A year ago, Nvidia reported non-GAAP earnings per share of $1.78 revenues of $3.01 billion. Santa Clara, California-based Nvidia makes graphics processing units (GPUs) that can be used for games, AI, and datacenter computing. While many businesses have been hit hard by the pandemic, Nvidia has seen a boost in those areas.
Analysts expected Nvidia to post earnings of $2.57 a share on revenue of $4.41 billion.
During the quarter, Nvidia launched its 3000 series of GeForce RTX graphics cards with real-time ray tracing, helping the PC maintain its graphics competitiveness in the face of new gaming consoles from Microsoft and Sony. Our own Jeff Grubb said the new Nvidia graphics card was more exciting than the consoles. In an analyst call, CEO Jensen Huang said the company will continue to ramp fast with the 3000 series and it’s one of its best launches ever.

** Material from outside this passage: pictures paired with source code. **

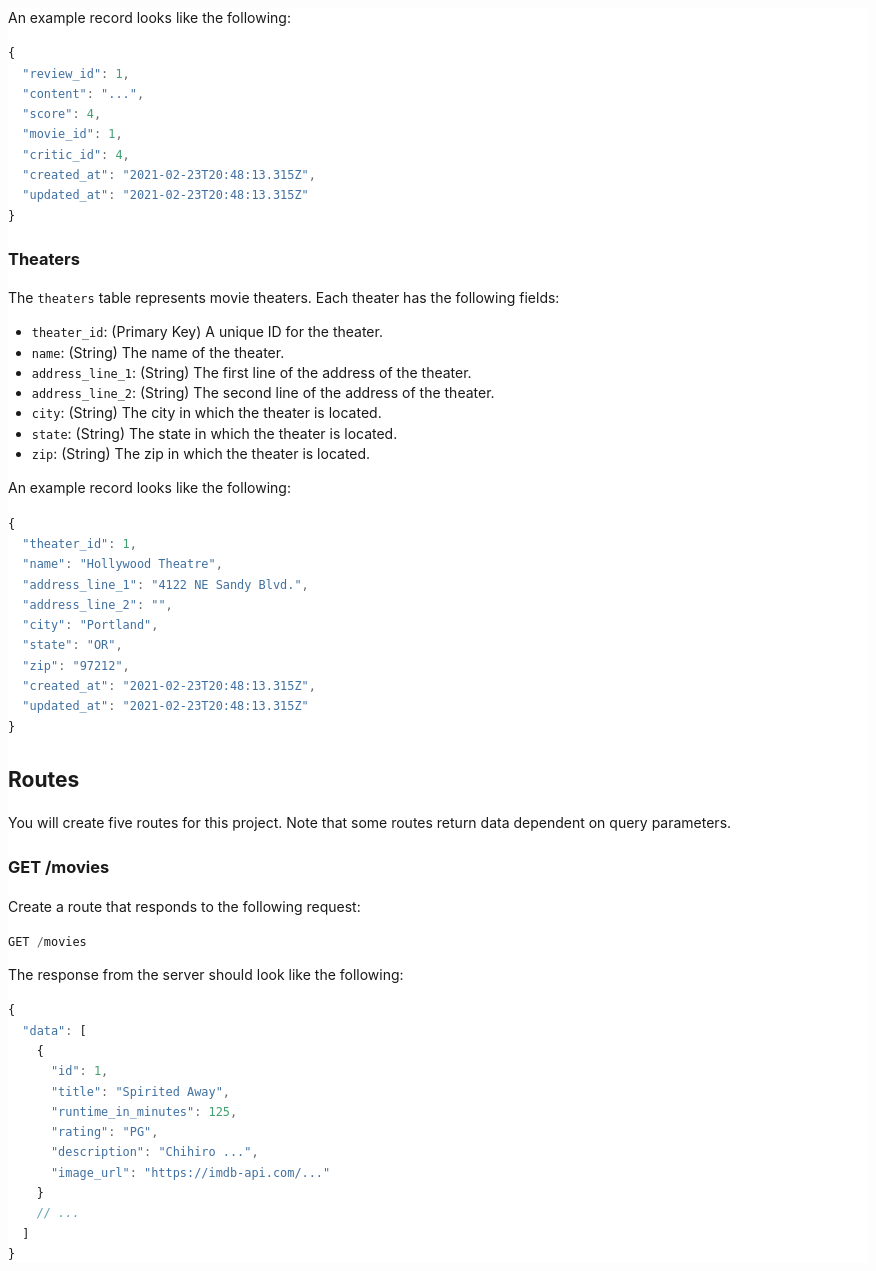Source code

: An example record looks like the following:
```javascript
{
  "review_id": 1,
  "content": "...",
  "score": 4,
  "movie_id": 1,
  "critic_id": 4,
  "created_at": "2021-02-23T20:48:13.315Z",
  "updated_at": "2021-02-23T20:48:13.315Z"
}
```

### Theaters
The `theaters` table represents movie theaters. Each theater has the following fields:
- `theater_id`: (Primary Key) A unique ID for the theater.
- `name`: (String) The name of the theater.
- `address_line_1`: (String) The first line of the address of the theater.
- `address_line_2`: (String) The second line of the address of the theater.
- `city`: (String) The city in which the theater is located.
- `state`: (String) The state in which the theater is located.
- `zip`: (String) The zip in which the theater is located.

An example record looks like the following:
```javascript
{
  "theater_id": 1,
  "name": "Hollywood Theatre",
  "address_line_1": "4122 NE Sandy Blvd.",
  "address_line_2": "",
  "city": "Portland",
  "state": "OR",
  "zip": "97212",
  "created_at": "2021-02-23T20:48:13.315Z",
  "updated_at": "2021-02-23T20:48:13.315Z"
}
```

## Routes
You will create five routes for this project. Note that some routes return data dependent on query parameters.

### GET /movies
Create a route that responds to the following request:
```javascript
GET /movies
```

The response from the server should look like the following:
```javascript
{
  "data": [
    {
      "id": 1,
      "title": "Spirited Away",
      "runtime_in_minutes": 125,
      "rating": "PG",
      "description": "Chihiro ...",
      "image_url": "https://imdb-api.com/..."
    }
    // ...
  ]
}
```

Datacenter revenue was $1.9 billion, up 162% from a year earlier, while gaming revenues were $2.27 billion, up 37% from a year ago. While datacenter was bigger in the previous quarter, Nvidia’s gaming revenue was bigger this time.
Professional visualization was $236 million, down 27% from a year ago. Also down was automotive revenue at $125 million, a 23% drop. But some sectors fared better.
Nvidia’s stock is down slightly at $536.25 a share in after-hours trading.
Earlier this year, Nvidia completed its $7 billion acquisition of Mellanox, which makes key technologies for connecting chips in datacenters. Mellanox revenue is included in the CPU and networking segment.
Nvidia is also in talks with regulators about getting approval for its $40 billion acquisition of Arm. The Mellanox deal took a long time to get approval. To help get approval, Nvidia says it keep Arm’s employees in place and hire more to create a world-class AI lab in Cambridge, England.
Huang said in a statement that the company is firing on all cylinders and hit record revenues in gaming, datacenter, and overall categories.
“The new Nvidia GeForce RTX GPU provides our largest-ever generational leap and demand is overwhelming. Nvidia RTX has made ray tracing the new standard in gaming,” he said.
Regarding AI, he said, “We are continuing to raise the bar with Nvidia AI. Our A100 compute platform is ramping fast, with the top cloud companies deploying it globally. We swept the industry AI inference benchmark, and our customers are moving some of the world’s most popular AI services into production, powered by Nvidia technology.”
Back in April, Nvidia launched its Ampere-based A100 GPU, an enormous AI chip with 54 billion transistors and a design based on a new generation of AI technology. And on Monday, Nvidia launched a new 80GB version.
For the fourth fiscal quarter, Nvidia itself expected revenue of $4.8 billion and non-GAA gross profit margins of 65.5%.
Patrick Moorhead, an analyst at Moor Insights & Strategy, said in an email to GamesBeat that Nvidia had a good quarter.
“In gaming, Nvidia is taking advantage of more people staying home and gaming with a very competitive 3000 Series product line,” Moorhead said. “I will be closely watching in the next quarter for competitive impacts and improvements due to major game titles dropping, like the new Call of Duty Black Ops Cold War.”
He added, “Datacenter saw big increases from the Mellanox addition, but more of the growth was organic from machine learning. Finally, I’m not surprised in the auto declines as the industry is still in a bit of flux from Covid-19 impacts. I am expecting a sequential improvement in automotive.”